His congressional allies in both houses have announced their committees will investigate this matter. Chief of Staff John Kelly has also stood, saluted and called for a Mueller-type criminal investigation, based upon his boss' claims. The facts get in the way.

First, the sale of the Canadian company Uranium One needed US approval because of the company's rights to mine uranium in the United States. It was unanimously approved by the Committee on Foreign Investment in the United States (CFIUS), a group consisting of nine government agencies led by the Treasury Department and including the State Department.

The sale was also approved by the Nuclear Regulatory Agency. A representative of the State Department cast the department's vote for approval. The former assistant secretary assigned to the foreign investment committee at the time, Jose Fernandez, said that "Mrs. Clinton never intervened with me on any C.F.I.U.S matter."

Second, President Trump's claims that this sale provided Russia with the uranium to use are false. The only right that Rosatom had was to mine the uranium in the United States. The Russia agency had no right and has never been given an export license to take the uranium out of the United States.

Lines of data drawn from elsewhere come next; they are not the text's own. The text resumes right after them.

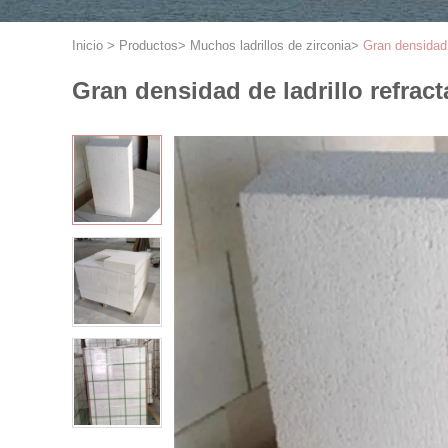
Inicio
>
Productos
>
Muchos ladrillos de zirconia
>
Gran densidad d
Gran densidad de ladrillo refracta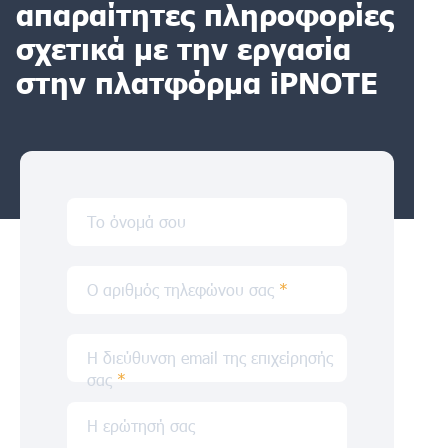
απαραίτητες πληροφορίες
σχετικά με την εργασία
στην πλατφόρμα iPNOTE
Το όνομά σου
Ο αριθμός τηλεφώνου σας
*
Η διεύθυνση email της επιχείρησής
σας
*
Η ερώτησή σας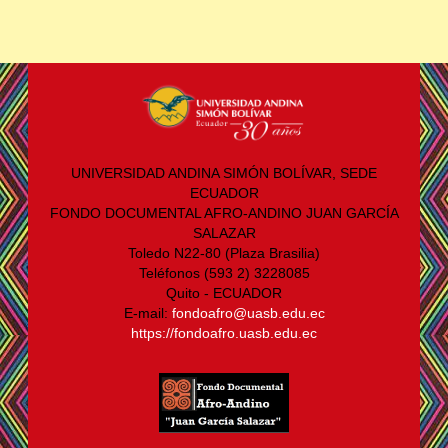
UNIVERSIDAD ANDINA SIMÓN BOLÍVAR, SEDE
ECUADOR
FONDO DOCUMENTAL AFRO-ANDINO JUAN GARCÍA
SALAZAR
Toledo N22-80 (Plaza Brasilia)
Teléfonos (593 2) 3228085
Quito - ECUADOR
E-mail:
fondoafro@uasb.edu.ec
https://fondoafro.uasb.edu.ec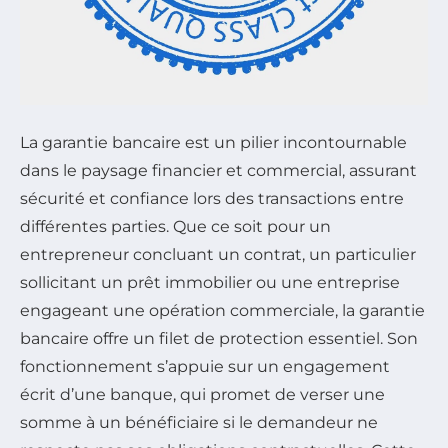
La garantie bancaire est un pilier incontournable
dans le paysage financier et commercial, assurant
sécurité et confiance lors des transactions entre
différentes parties. Que ce soit pour un
entrepreneur concluant un contrat, un particulier
sollicitant un prêt immobilier ou une entreprise
engageant une opération commerciale, la garantie
bancaire offre un filet de protection essentiel. Son
fonctionnement s’appuie sur un engagement
écrit d’une banque, qui promet de verser une
somme à un bénéficiaire si le demandeur ne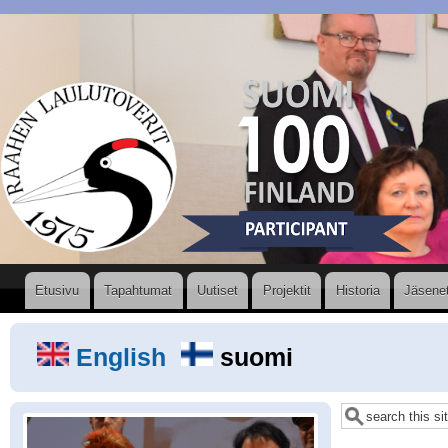
Hyppää
pääsisältöön
Valikko
Etusivu
Tapahtumat
Uutiset
Projektit
Historia
Jäsene
English
suomi
Etsi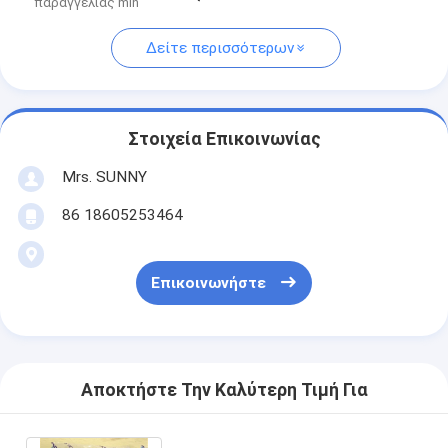
παραγγελίας min
Δείτε περισσότερων
Στοιχεία Επικοινωνίας
Mrs. SUNNY
86 18605253464
Επικοινωνήστε
Αποκτήστε Την Καλύτερη Τιμή Για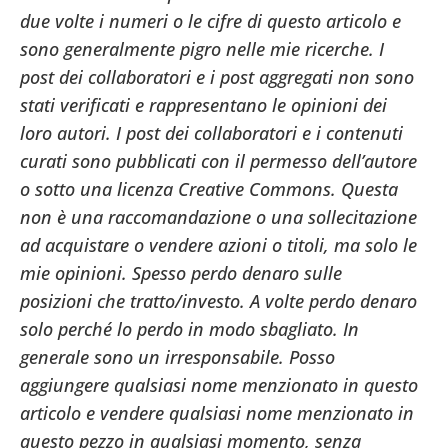
due volte i numeri o le cifre di questo articolo e
sono generalmente pigro nelle mie ricerche. I
post dei collaboratori e i post aggregati non sono
stati verificati e rappresentano le opinioni dei
loro autori. I post dei collaboratori e i contenuti
curati sono pubblicati con il permesso dell’autore
o sotto una licenza Creative Commons. Questa
non è una raccomandazione o una sollecitazione
ad acquistare o vendere azioni o titoli, ma solo le
mie opinioni. Spesso perdo denaro sulle
posizioni che tratto/investo. A volte perdo denaro
solo perché lo perdo in modo sbagliato. In
generale sono un irresponsabile. Posso
aggiungere qualsiasi nome menzionato in questo
articolo e vendere qualsiasi nome menzionato in
questo pezzo in qualsiasi momento, senza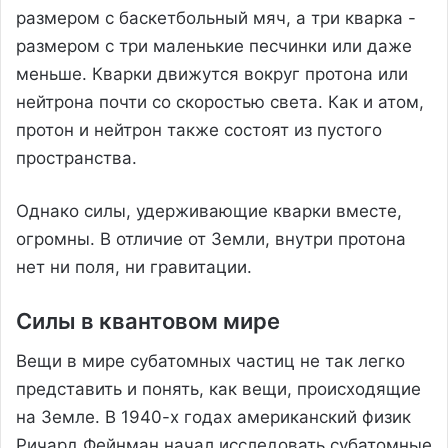
размером с баскетбольный мяч, а три кварка -
размером с три маленькие песчинки или даже
меньше. Кварки движутся вокруг протона или
нейтрона почти со скоростью света. Как и атом,
протон и нейтрон также состоят из пустого
пространства.
Однако силы, удерживающие кварки вместе,
огромны. В отличие от Земли, внутри протона
нет ни поля, ни гравитации.
Силы в квантовом мире
Вещи в мире субатомных частиц не так легко
представить и понять, как вещи, происходящие
на Земле. В 1940-х годах американский физик
Ричард Фейнман начал исследовать субатомные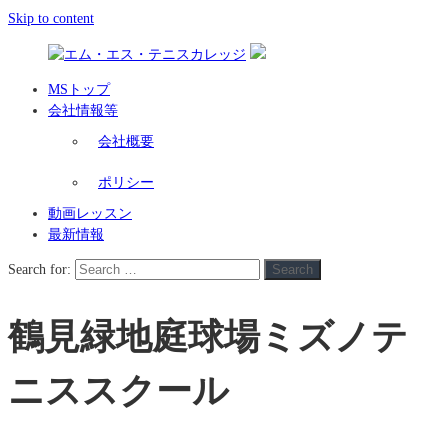
Skip to content
MSトップ
会社情報等
会社概要
ポリシー
動画レッスン
最新情報
Search for:
Search
鶴見緑地庭球場ミズノテ
ニススクール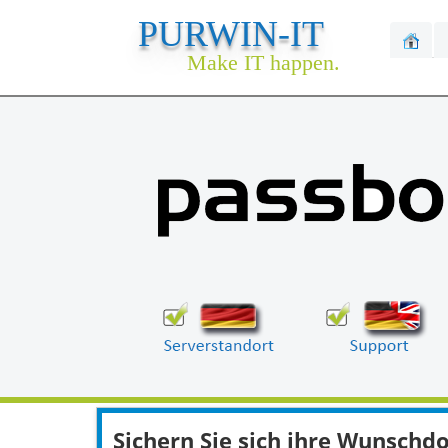
PURWIN-IT
Make IT happen.
Sichern Sie sich ihre Wunsch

Third, the original owner of Uranium One, Frank Giustra, gave and pledged more than $100 million to the Clinton Foundation (by way of the Clinton Giustra Enterprise Partnership) as claimed. But Giustra had sold his interests in the company in 2007, three years before the approval occurred and before Hillary Clinton ever became secretary of state.

Fourth, Uranium One controlled 20% of US uranium production capacity, not supply, when the deal was approved in 2010. Since then additional licenses have been granted to produce uranium and Uranium One's production has shrunk to 2.3 percent of US production in 2016.

According to The Washington Post's Fact Checker analysis, "Given that Uranium One's production is only 2 percent of an already small total US production — not 20 percent — the overwrought claims that Clinton "gave away" 20 percent of the US nuclear supply or that Russia controls that much US uranium are simply absurd."

The latest mutation of the Uranium One farce comes in the form of a resolution that was filed on Friday by three House Republicans that says special counsel Robert Mueller has to recuse himself from the Russia investigation. Mueller was head of the FBI when the sale of Uranium One was approved -- a perfectly legal sale. The real grounds: one more effort to divert attention from and obfuscate the Mueller investigation.

Thus, we end up with President Trump, White House Chief of Staff Kelly and various congressional allies misusing their office to pursue blatantly partisan investigations of matters in which there is no evidence of legal violations. This undermines the special counsel's investigation and misleads the American people.

This is not how we do things in a democracy, and the American people are rightly disapproving -- Trump's favorability ratings are at historic lows. Citizens will not stand for it should the President go beyond calling for bogus competing investigations and try to end the one special counsel Mueller is conducting.

That will produce a firestorm the likes of which has not been seen in this country since President Richard Nixon had special prosecutor Archibald Cox fired -- and we all know how that ultimately ended.